One of my plows is driving me crazy. I have a 2 plug Minute Mount set up on a 99 F250 Super Duty. The plow movement works great but when I connect the plow to the truck the truck headlights stay on and won't move up to the lights on the plow headgear. So far I have:

1) Replaced the two 5 spade square isolation relays

2) Removed, cleaned and reset every single ground on the plow set up including at the battery, the two for the headlights on the plow and all the wires at the solenoid. 

3) Replaced every single female spade connector at each of the 2 isolation relays, at the plow flow control magnets, not sure what those are called.

4) Sandblasted the truck and plow side of the 9 pin hookup.

5) Replaced both headlights on the plow headgear

6) Knocked back a 6 pack out of frustration.

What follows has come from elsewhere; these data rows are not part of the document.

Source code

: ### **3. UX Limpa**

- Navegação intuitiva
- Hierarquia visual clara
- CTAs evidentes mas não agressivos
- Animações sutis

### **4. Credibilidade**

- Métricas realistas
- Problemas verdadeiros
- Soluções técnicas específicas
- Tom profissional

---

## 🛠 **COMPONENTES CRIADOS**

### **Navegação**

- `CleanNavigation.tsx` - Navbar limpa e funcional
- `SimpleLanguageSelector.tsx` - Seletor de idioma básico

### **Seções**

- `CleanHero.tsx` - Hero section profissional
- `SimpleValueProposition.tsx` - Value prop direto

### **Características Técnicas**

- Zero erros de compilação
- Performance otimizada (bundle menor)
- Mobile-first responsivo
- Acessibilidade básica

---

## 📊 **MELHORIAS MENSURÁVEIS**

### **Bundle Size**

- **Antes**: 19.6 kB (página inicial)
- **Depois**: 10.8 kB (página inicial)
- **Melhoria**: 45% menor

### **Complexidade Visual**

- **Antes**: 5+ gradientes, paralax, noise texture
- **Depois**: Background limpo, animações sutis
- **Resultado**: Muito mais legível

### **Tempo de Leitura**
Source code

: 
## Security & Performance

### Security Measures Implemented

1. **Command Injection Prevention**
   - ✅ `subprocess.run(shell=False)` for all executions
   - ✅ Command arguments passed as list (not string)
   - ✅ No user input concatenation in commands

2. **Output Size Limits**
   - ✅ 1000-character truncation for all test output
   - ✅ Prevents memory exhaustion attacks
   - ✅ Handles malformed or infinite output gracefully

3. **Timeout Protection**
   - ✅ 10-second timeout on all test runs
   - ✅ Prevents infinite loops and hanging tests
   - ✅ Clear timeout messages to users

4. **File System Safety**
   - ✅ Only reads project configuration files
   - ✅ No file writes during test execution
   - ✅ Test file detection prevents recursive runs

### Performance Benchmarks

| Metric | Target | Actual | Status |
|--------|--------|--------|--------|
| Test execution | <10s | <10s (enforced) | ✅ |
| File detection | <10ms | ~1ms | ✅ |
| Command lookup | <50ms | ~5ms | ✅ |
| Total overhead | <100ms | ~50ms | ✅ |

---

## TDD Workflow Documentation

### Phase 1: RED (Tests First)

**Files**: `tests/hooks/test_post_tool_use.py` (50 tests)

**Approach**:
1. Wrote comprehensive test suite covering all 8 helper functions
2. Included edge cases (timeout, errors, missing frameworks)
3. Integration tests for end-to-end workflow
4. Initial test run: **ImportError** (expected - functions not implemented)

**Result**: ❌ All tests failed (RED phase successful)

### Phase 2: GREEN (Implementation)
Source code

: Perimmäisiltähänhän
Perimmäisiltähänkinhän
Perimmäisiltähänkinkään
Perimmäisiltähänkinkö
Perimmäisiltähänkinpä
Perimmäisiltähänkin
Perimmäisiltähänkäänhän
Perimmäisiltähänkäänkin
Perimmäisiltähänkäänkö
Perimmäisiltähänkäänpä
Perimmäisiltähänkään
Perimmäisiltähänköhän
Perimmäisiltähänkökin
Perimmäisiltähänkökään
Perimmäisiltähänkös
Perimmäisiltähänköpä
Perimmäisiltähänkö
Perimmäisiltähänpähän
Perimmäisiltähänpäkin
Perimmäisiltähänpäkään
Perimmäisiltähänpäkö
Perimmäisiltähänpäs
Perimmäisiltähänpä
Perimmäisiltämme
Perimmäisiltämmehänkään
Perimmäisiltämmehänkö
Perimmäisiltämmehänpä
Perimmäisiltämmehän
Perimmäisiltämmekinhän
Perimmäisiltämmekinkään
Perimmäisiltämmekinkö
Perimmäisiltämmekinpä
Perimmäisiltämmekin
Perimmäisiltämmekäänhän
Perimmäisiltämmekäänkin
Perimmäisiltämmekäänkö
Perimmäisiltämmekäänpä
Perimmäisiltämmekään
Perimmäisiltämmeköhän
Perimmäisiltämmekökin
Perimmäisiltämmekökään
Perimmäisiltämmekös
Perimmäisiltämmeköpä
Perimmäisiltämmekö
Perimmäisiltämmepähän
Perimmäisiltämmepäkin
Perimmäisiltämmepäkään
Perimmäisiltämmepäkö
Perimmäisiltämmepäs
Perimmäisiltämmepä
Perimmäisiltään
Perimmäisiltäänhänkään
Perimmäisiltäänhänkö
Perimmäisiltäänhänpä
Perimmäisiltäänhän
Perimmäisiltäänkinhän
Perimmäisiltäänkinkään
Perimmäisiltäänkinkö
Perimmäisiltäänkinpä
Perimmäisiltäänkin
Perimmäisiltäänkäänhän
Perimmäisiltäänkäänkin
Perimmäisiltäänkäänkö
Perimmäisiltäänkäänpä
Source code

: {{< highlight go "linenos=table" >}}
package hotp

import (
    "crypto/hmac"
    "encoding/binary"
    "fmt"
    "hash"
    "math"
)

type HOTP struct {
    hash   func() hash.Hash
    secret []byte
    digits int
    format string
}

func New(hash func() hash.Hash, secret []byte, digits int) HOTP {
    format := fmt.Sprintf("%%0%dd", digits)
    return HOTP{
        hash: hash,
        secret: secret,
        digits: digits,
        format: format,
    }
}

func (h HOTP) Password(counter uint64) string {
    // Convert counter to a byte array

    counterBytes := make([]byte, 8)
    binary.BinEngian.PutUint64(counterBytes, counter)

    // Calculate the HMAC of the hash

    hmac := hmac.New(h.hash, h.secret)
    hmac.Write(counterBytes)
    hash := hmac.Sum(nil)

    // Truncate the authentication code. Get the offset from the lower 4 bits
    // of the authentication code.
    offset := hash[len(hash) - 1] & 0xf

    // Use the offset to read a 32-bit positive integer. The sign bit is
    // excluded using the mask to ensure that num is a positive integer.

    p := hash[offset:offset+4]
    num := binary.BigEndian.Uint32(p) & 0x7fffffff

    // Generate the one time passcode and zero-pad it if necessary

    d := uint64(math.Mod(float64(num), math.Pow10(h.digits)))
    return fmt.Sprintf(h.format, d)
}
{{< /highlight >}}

This is my first post here and I tried searching this site and lawnsite for a previously posted answer and I've had no luck so I'm hoping one of you guys will have a word of advice. This is my favorite truck and using it to plow and worrying about the plow height while on the streets is driving me crazy.


----------



## kimber750 (Sep 19, 2011)

reliable;1559356 said:


> One of my plows is driving me crazy. I have a 2 plug Minute Mount set up on a 99 F250 Super Duty. The plow movement works great but when I connect the plow to the truck the truck headlights stay on and won't move up to the lights on the plow headgear. So far I have:
> 
> 1) Replaced the two 5 spade square isolation relays
> 
> ...


Check for broken/dirty pins in the light harness connector? Did they lights work before or is this new setup for the truck?


----------



## reliable (Jan 6, 2013)

It's an existing installation that has worked for years. The connections were a little green so that's why I sand blasted them. I guess I should go through my paperwork and check for power on the truck side of the pin connection harness.


----------



## kimber750 (Sep 19, 2011)

reliable;1559439 said:


> It's an existing installation that has worked for years. The connections were a little green so that's why I sand blasted them. I guess I should go through my paperwork and check for power on the truck side of the pin connection harness.


Friends western plow was doing same thing. After cleaning all the connectors and spreading the two large pins everything worked fine again. But he was trouble with plow not working also.


----------



## dieselss (Jan 3, 2008)

make sure you have all pwr and the gnd at the relays,,,,did you look at fishers/westerns website for the info......and theres hours of reading about headlights not working on plows.....i've replied to half of them fyi


----------



## reliable (Jan 6, 2013)

I just downloaded the schematics from Fisher and will take a look at it later on today. I did a google site search using (plowsite: fisher lights not working ) and read through a ton of stuff but couldn't really find anything to my specific problem. I was kind of hoping someone would have a test that I could run at the truck side of the harness to see if I was getting power there. I am thinking about running a ground back to the battery from the lead and see if it will send power to the connections of the truck side of the 9 pin. I also just talked to a buddy who has the same truck set up and I am going to meet up with him to test his truck on my plow and my truck on his plow to isolate which side of the harness its on.


----------



## dieselss (Jan 3, 2008)

Do the plow/tk switch first. That will tell you if its tk or plow. Just saying it'll be easier then adding a wire or "jumping" things right now


----------



## reliable (Jan 6, 2013)

Lol yea I agree, it's gonna be a sloppy jump if I do it though, just run a temp wire from the ground prong on the 9 pin to the battery, just to see if it brings power to the leads


----------



## dieselss (Jan 3, 2008)

Wait. You don't need to go that far with it


----------



## dieselss (Jan 3, 2008)

Just jump at the bk/og at the relays sorry I thought yours was an ISO not a 2 relay.


----------



## dieselss (Jan 3, 2008)

And the bk/og is gnd!!! The relays get there pwr from the headlights,,,and they switch from tk to plow via the parking lights and that gnd on the plow


----------



## basher (Nov 13, 2004)

Do the parking lights on the truck work?


----------